Striving To Make Your Identity Normal Can Make You Happy
Category : Assertiveness Deep Emotional Themes Emotional Healing
Making my identity normal enough for me makes me happy
Summary by:
Identity and Chronic Illness
- Chronic Illness can have a profound impact on our identity
- I feel like saying: “This isn’t me. How did I come to be like this?”
- Can’t perform our regular roles in society.
- Source of focused identity rather than the illness
- Disruption of self with chronic illnesses
Illness Identity:
- Engulfment: How much does my illness engulf my life? Defining myself by my illness?
- Rejection: Hiding my illness, not sharing it with others.
- Acceptance:
- Acknowledging my illness without being overwhelmed by it.

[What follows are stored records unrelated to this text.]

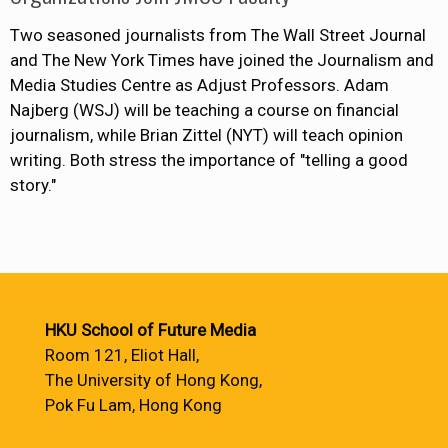
Two seasoned journalists from The Wall Street Journal
and The New York Times have joined the Journalism and
Media Studies Centre as Adjust Professors. Adam
Najberg (WSJ) will be teaching a course on financial
journalism, while Brian Zittel (NYT) will teach opinion
writing. Both stress the importance of "telling a good
story."
HKU School of Future Media
Room 121, Eliot Hall,
The University of Hong Kong,
Pok Fu Lam, Hong Kong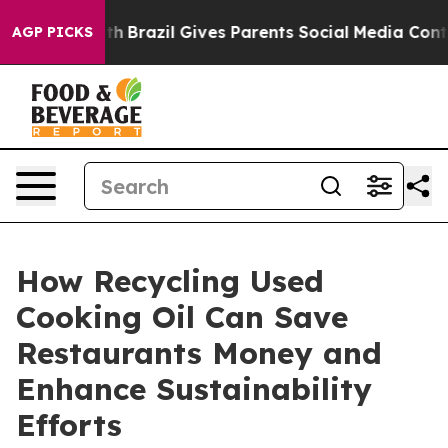
outh
Brazil Gives Parents Social Media Controls for The
AGP PICKS
How Recycling Used
Cooking Oil Can Save
Restaurants Money and
Enhance Sustainability
Efforts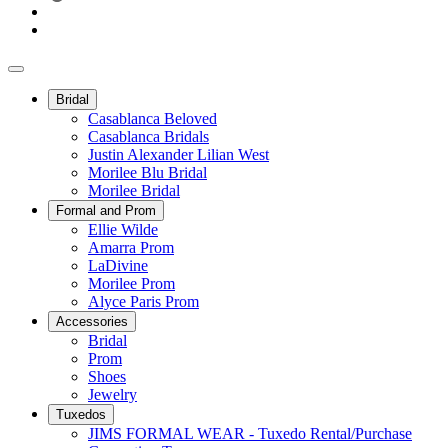
Bridal
Casablanca Beloved
Casablanca Bridals
Justin Alexander Lilian West
Morilee Blu Bridal
Morilee Bridal
Formal and Prom
Ellie Wilde
Amarra Prom
LaDivine
Morilee Prom
Alyce Paris Prom
Accessories
Bridal
Prom
Shoes
Jewelry
Tuxedos
JIMS FORMAL WEAR - Tuxedo Rental/Purchase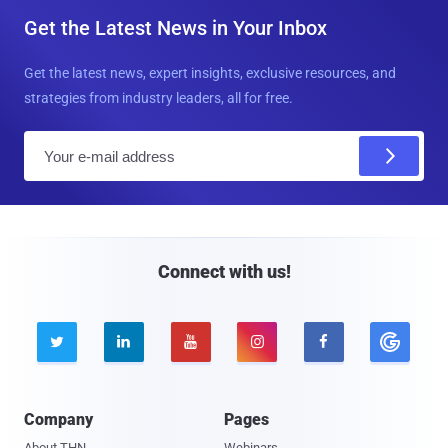
Get the Latest News in Your Inbox
Get the latest news, expert insights, exclusive resources, and
strategies from industry leaders, all for free.
E
m
a
i
l
Connect with us!





Company
Pages
About THN
Webinars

- Difficulty coping getting engulfed by it, yet acceptance presents with less symptoms!
- Which comes first?
- Work on the acceptance, make it happen.
- Incorporate the identity of illness without having it as my whole identity with enrichment.

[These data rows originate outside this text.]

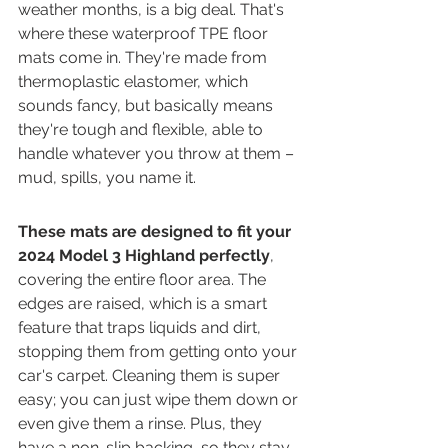
weather months, is a big deal. That's 
where these waterproof TPE floor 
mats come in. They're made from 
thermoplastic elastomer, which 
sounds fancy, but basically means 
they're tough and flexible, able to 
handle whatever you throw at them – 
mud, spills, you name it.
These mats are designed to fit your 
2024 Model 3 Highland perfectly
, 
covering the entire floor area. The 
edges are raised, which is a smart 
feature that traps liquids and dirt, 
stopping them from getting onto your 
car's carpet. Cleaning them is super 
easy; you can just wipe them down or 
even give them a rinse. Plus, they 
have a non-slip backing, so they stay 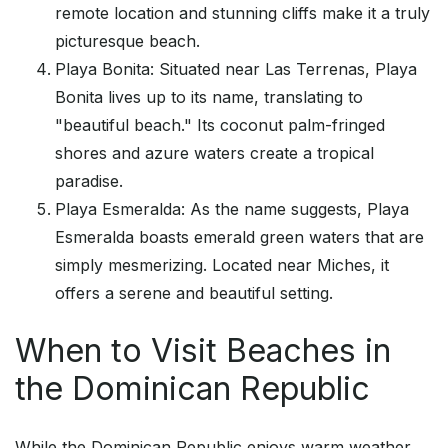
remote location and stunning cliffs make it a truly
picturesque beach.
Playa Bonita: Situated near Las Terrenas, Playa
Bonita lives up to its name, translating to
"beautiful beach." Its coconut palm-fringed
shores and azure waters create a tropical
paradise.
Playa Esmeralda: As the name suggests, Playa
Esmeralda boasts emerald green waters that are
simply mesmerizing. Located near Miches, it
offers a serene and beautiful setting.
When to Visit Beaches in
the Dominican Republic
While the Dominican Republic enjoys warm weather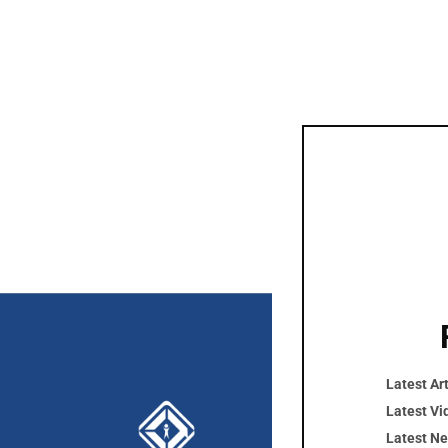
Latest Art
Cont
Latest Vi
Latest N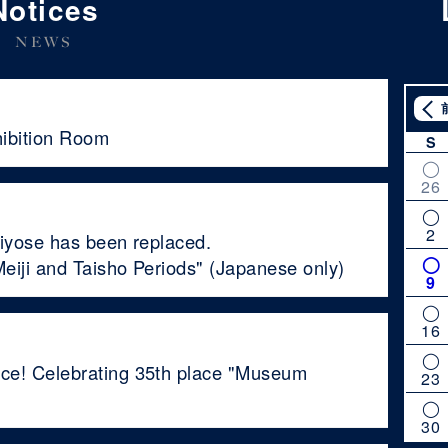
Notices
NEWS
hibition Room
S
26
2
Kiyose has been replaced.
eiji and Taisho Periods" (Japanese only)
9
16
ce! Celebrating 35th place "Museum
23
30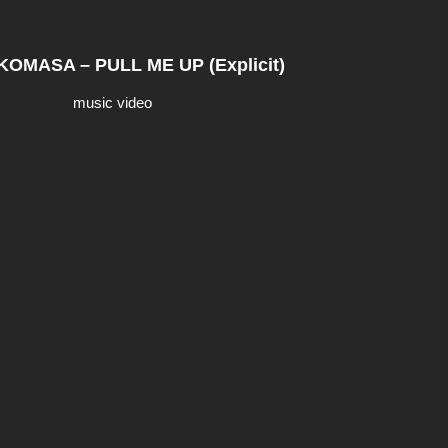
OMASA – PULL ME UP (Explicit)
music video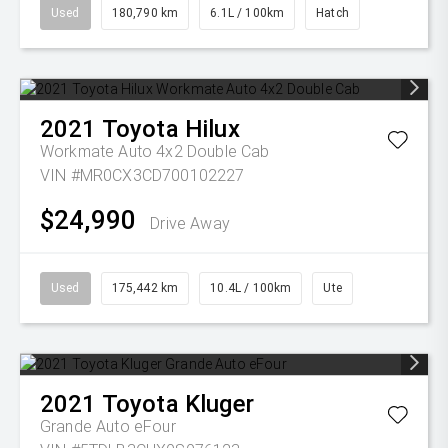
Used
180,790 km
6.1L / 100km
Hatch
2021
Toyota
Hilux
Workmate Auto 4x2 Double Cab
VIN #MR0CX3CD700102227
$24,990
Drive Away
Used
175,442 km
10.4L / 100km
Ute
2021
Toyota
Kluger
Grande Auto eFour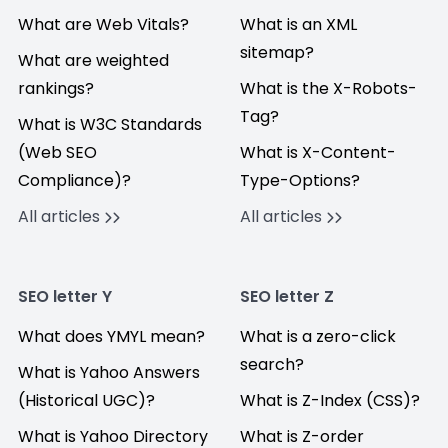
What are Web Vitals?
What is an XML
sitemap?
What are weighted
rankings?
What is the X-Robots-
Tag?
What is W3C Standards
(Web SEO
What is X-Content-
Compliance)?
Type-Options?
All articles
All articles
SEO letter Y
SEO letter Z
What does YMYL mean?
What is a zero-click
search?
What is Yahoo Answers
(Historical UGC)?
What is Z-Index (CSS)?
What is Yahoo Directory
What is Z-order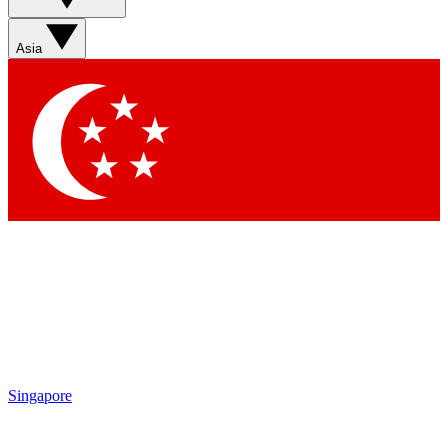
Sign up with your email below to instantly access member
features, newsletters and exclusive Insider perks
Asia
Contact me with news and offers from other Future brands
By submitting your information you agree to the
Terms & Conditions
and
Privacy Policy
and are aged 16 or over.
Singapore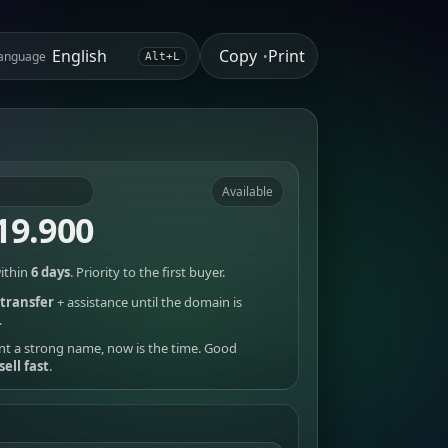
Copy
Print
anguage
•
Alt+L
Available
19.900
ithin
6 days
. Priority to the first buyer.
transfer
+ assistance until the domain is
.
nt a strong name, now is the time. Good
sell fast
.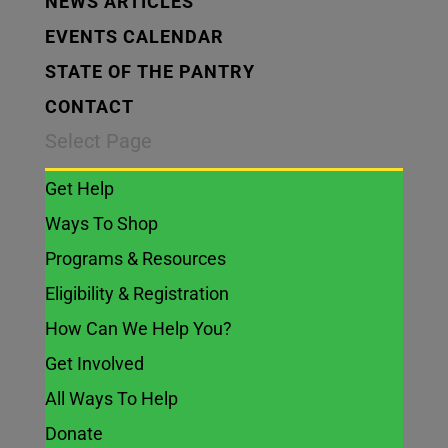
NEWS ARTICLES
EVENTS CALENDAR
STATE OF THE PANTRY
CONTACT
Select Page
Get Help
Ways To Shop
Programs & Resources
Eligibility & Registration
How Can We Help You?
Get Involved
All Ways To Help
Donate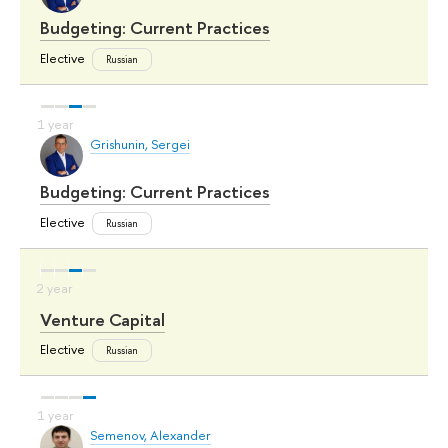
Budgeting: Current Practices
Elective
Russian
Grishunin, Sergei
Budgeting: Current Practices
Elective
Russian
Venture Capital
Elective
Russian
Semenov, Alexander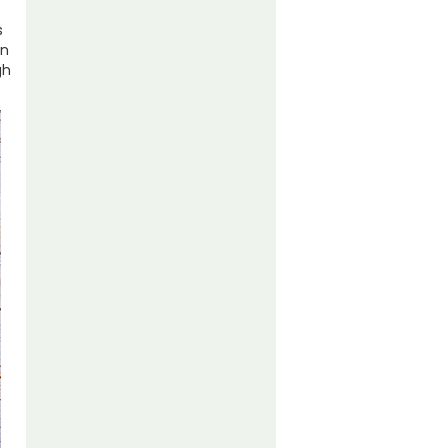
s
In
gh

- Breathes less anxiety and depression, less symptoms and less pain.
- A hyper focus required.
Enrichment: Allow myself to be positive despite the illness, enabling me to grow as a person.
Importance of Grief:
- Grieve what is lost to us, very important.
- Some things can be lost ‘forever’.
- Accept and make peace with that.
- Don’t allow myself to go into darkness that ‘all is lost’ as it isn’t realistic.

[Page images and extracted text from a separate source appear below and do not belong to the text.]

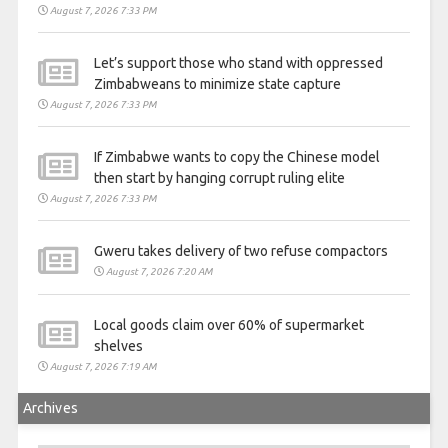
August 7, 2026 7:33 PM
Let’s support those who stand with oppressed
Zimbabweans to minimize state capture
August 7, 2026 7:33 PM
If Zimbabwe wants to copy the Chinese model
then start by hanging corrupt ruling elite
August 7, 2026 7:33 PM
Gweru takes delivery of two refuse compactors
August 7, 2026 7:20 AM
Local goods claim over 60% of supermarket
shelves
August 7, 2026 7:19 AM
Archives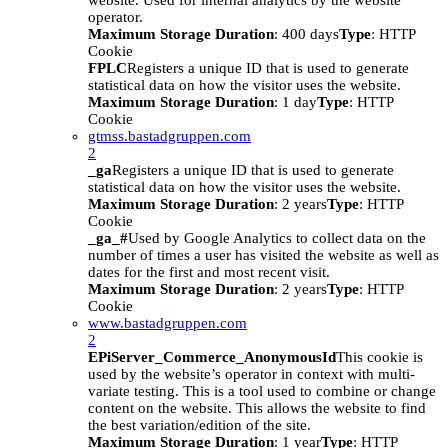
website. Used for internal analytics by the website
operator.
Maximum Storage Duration
: 400 days
Type
: HTTP
Cookie
FPLC
Registers a unique ID that is used to generate
statistical data on how the visitor uses the website.
Maximum Storage Duration
: 1 day
Type
: HTTP
Cookie
gtmss.bastadgruppen.com
2
_ga
Registers a unique ID that is used to generate
statistical data on how the visitor uses the website.
Maximum Storage Duration
: 2 years
Type
: HTTP
Cookie
_ga_#
Used by Google Analytics to collect data on the
number of times a user has visited the website as well as
dates for the first and most recent visit.
Maximum Storage Duration
: 2 years
Type
: HTTP
Cookie
www.bastadgruppen.com
2
EPiServer_Commerce_AnonymousId
This cookie is
used by the website’s operator in context with multi-
variate testing. This is a tool used to combine or change
content on the website. This allows the website to find
the best variation/edition of the site.
Maximum Storage Duration
: 1 year
Type
: HTTP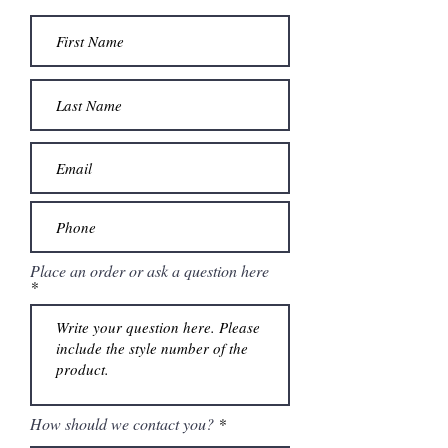
Place an order or ask a question here
How should we contact you?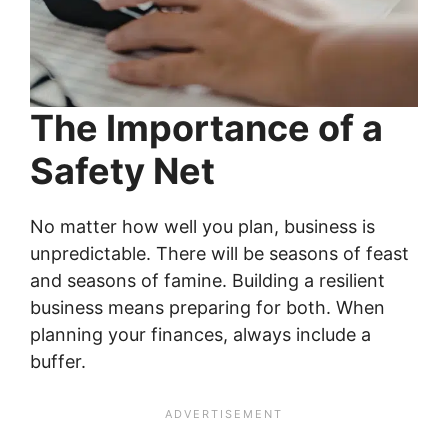
The Importance of a
Safety Net
No matter how well you plan, business is
unpredictable. There will be seasons of feast
and seasons of famine. Building a resilient
business means preparing for both. When
planning your finances, always include a
buffer.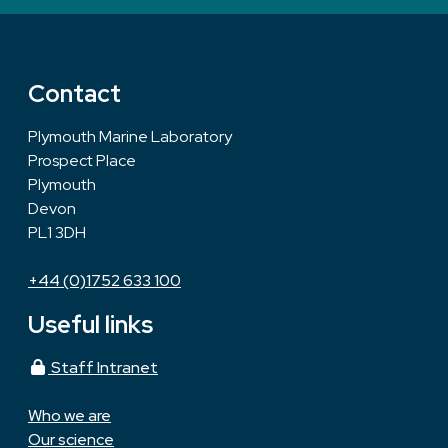
Contact
Plymouth Marine Laboratory
Prospect Place
Plymouth
Devon
PL1 3DH
+44 (0)1752 633 100
Useful links
Staff Intranet
Who we are
Our science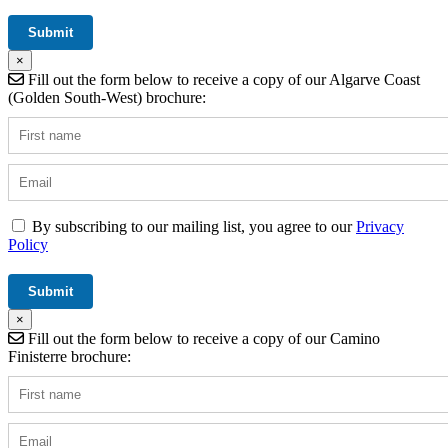
×
Fill out the form below to receive a copy of our Algarve Coast
(Golden South-West) brochure:
By subscribing to our mailing list, you agree to our
Privacy
Policy
×
Fill out the form below to receive a copy of our Camino
Finisterre brochure: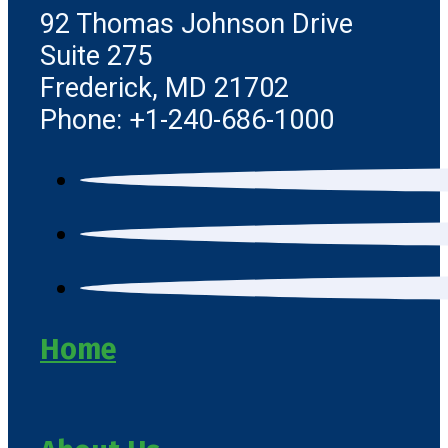
92 Thomas Johnson Drive
Suite 275
Frederick, MD 21702
Phone: +1-240-686-1000
Home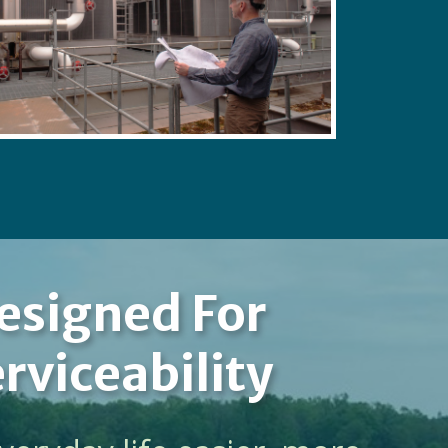
esigned For
rviceability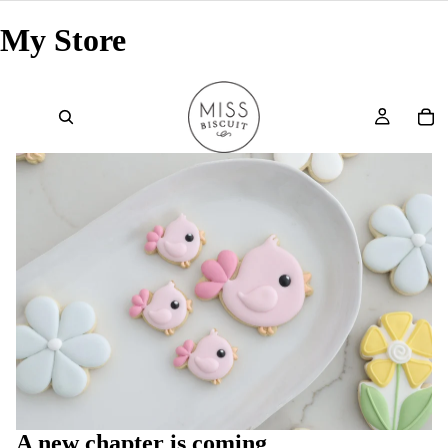
My Store
A new chapter is coming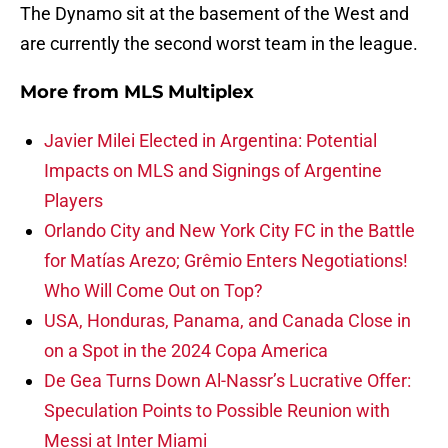
The Dynamo sit at the basement of the West and
are currently the second worst team in the league.
More from
MLS Multiplex
Javier Milei Elected in Argentina: Potential
Impacts on MLS and Signings of Argentine
Players
Orlando City and New York City FC in the Battle
for Matías Arezo; Grêmio Enters Negotiations!
Who Will Come Out on Top?
USA, Honduras, Panama, and Canada Close in
on a Spot in the 2024 Copa America
De Gea Turns Down Al-Nassr’s Lucrative Offer:
Speculation Points to Possible Reunion with
Messi at Inter Miami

- If we grieve over it and accept it, it can enrich our lives.
- Relish and return to things you loved, even if you are not able to participate but enjoy anyway.
- Example of losing ballet, seeing a ballet concert to enjoy it anyway.
- Finding a way to validate my love of it that way.
- Try to reclaim what I have lost and find a way to bring consistency in my life, just a different way.
- For example: I can watch the ballet from YouTube in my bed if needed to keep the continuity.
- Finding new ways, new passion.
- Think in new ways and values as we age, priorities change with life experience with wisdom creating a renewed identity.
Personality Attributes:
- Types of people is personality
- Type A, and Hostility: Neurotic can make it more challenging for those with chronic illnesses
- Optimistic personality makes the chronic illness more bearable with hope and positive thinking, believing a positive outcome will come of the illness and recovery.
DB: I wasn’t able to speak on stage after my chronic illnesses, but I found a way by writing blogs and eventually videos sharing all I have learnt about chronic illness and how to predict, prevent and reverse.
It began as a hobby for me to share my thoughts to others and to help grieve it all and make new pathways after acceptance and enrichment entered my life. My hope is that it will do the same for you.